[Data visualization images]
*** Block opens ***

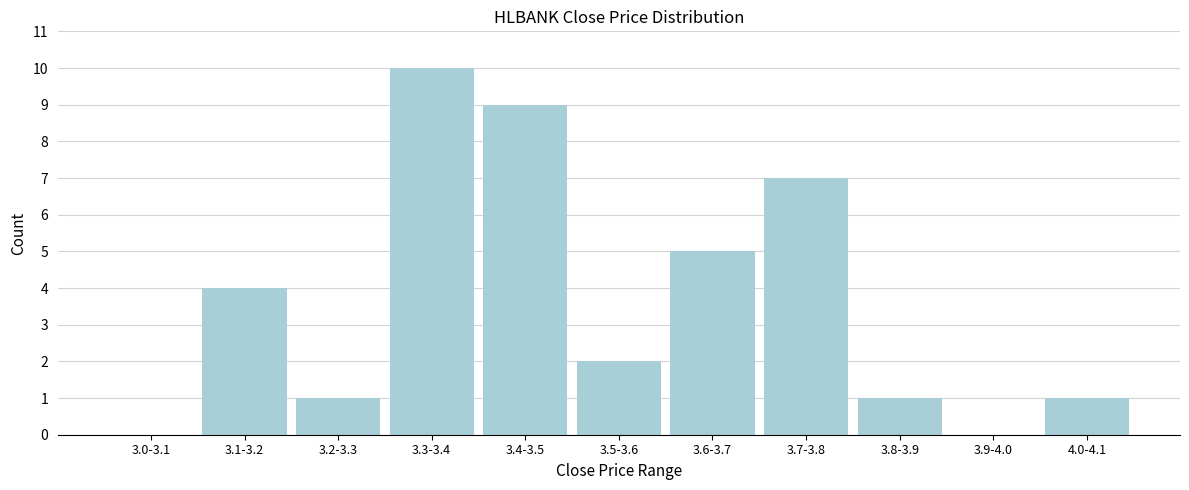

Reading left to right, transcribe all the data shown in this chart.

3.0-3.1=0	3.1-3.2=4	3.2-3.3=1	3.3-3.4=10	3.4-3.5=9	3.5-3.6=2	3.6-3.7=5	3.7-3.8=7	3.8-3.9=1	3.9-4.0=0	4.0-4.1=1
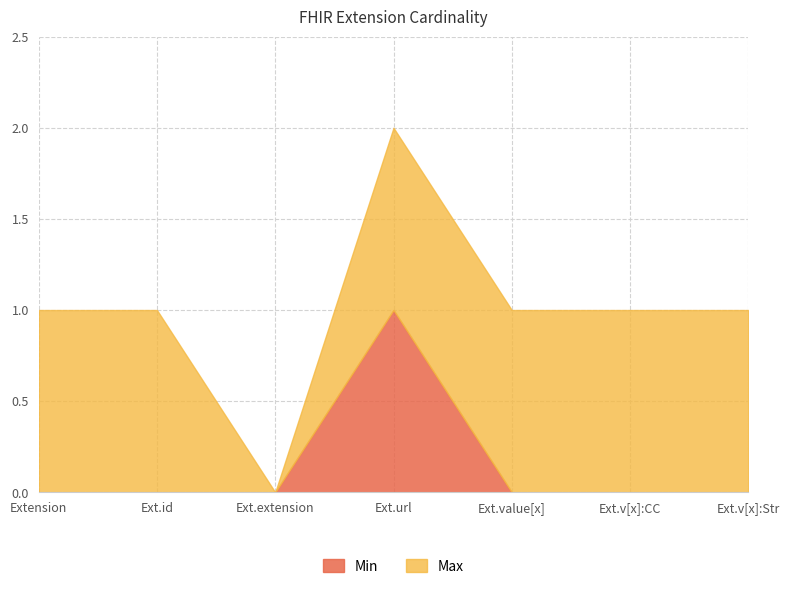

What is the difference between the highest and lowest values at Extension.id?

1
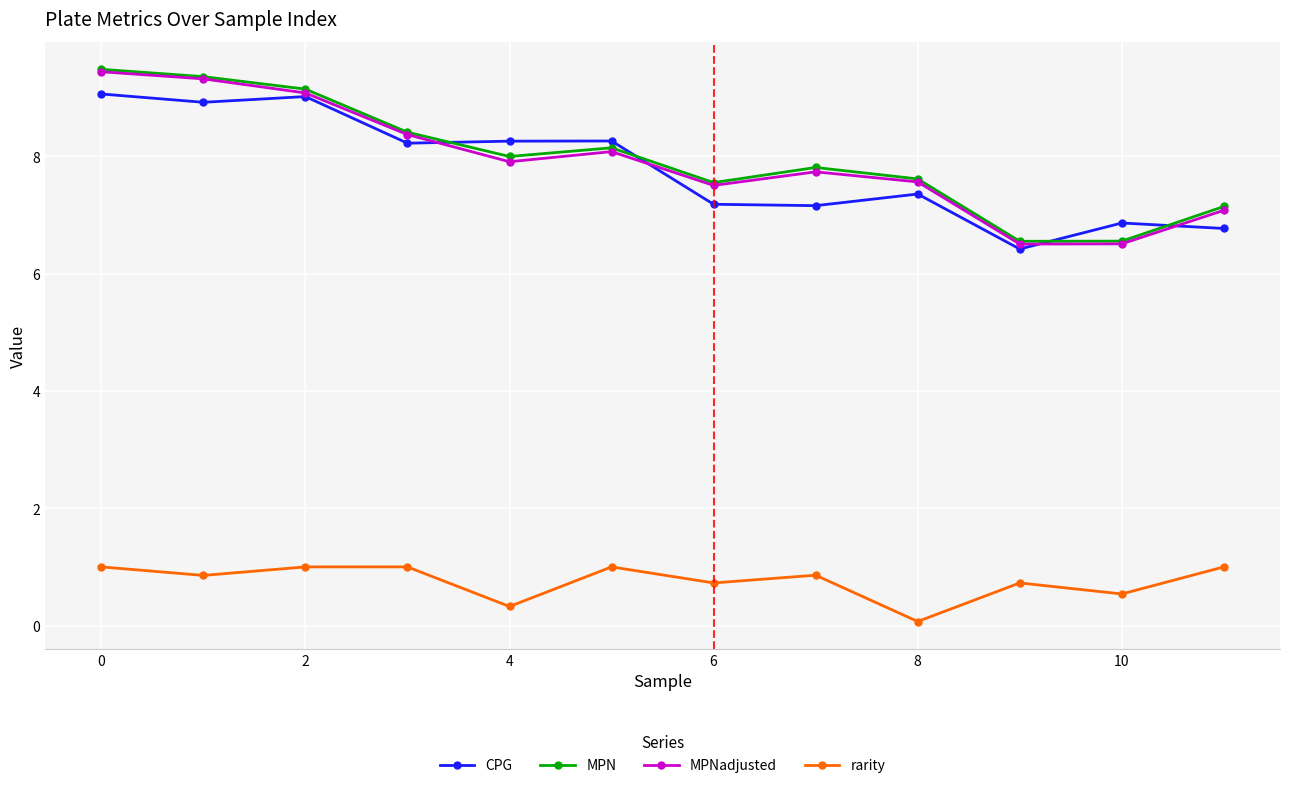

What is the greatest value displayed?

9.5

*** Block closes ***

Your instructions:
Rewrite the listing with "greatest" replaced by "largest" and everything else left unchanged. Leave the pictures out of your answer.

Answer to this exercise:
Reading left to right, transcribe all the data shown in this chart.

3.0-3.1=0	3.1-3.2=4	3.2-3.3=1	3.3-3.4=10	3.4-3.5=9	3.5-3.6=2	3.6-3.7=5	3.7-3.8=7	3.8-3.9=1	3.9-4.0=0	4.0-4.1=1

What is the difference between the highest and lowest values at Extension.id?

1

What is the largest value displayed?

9.5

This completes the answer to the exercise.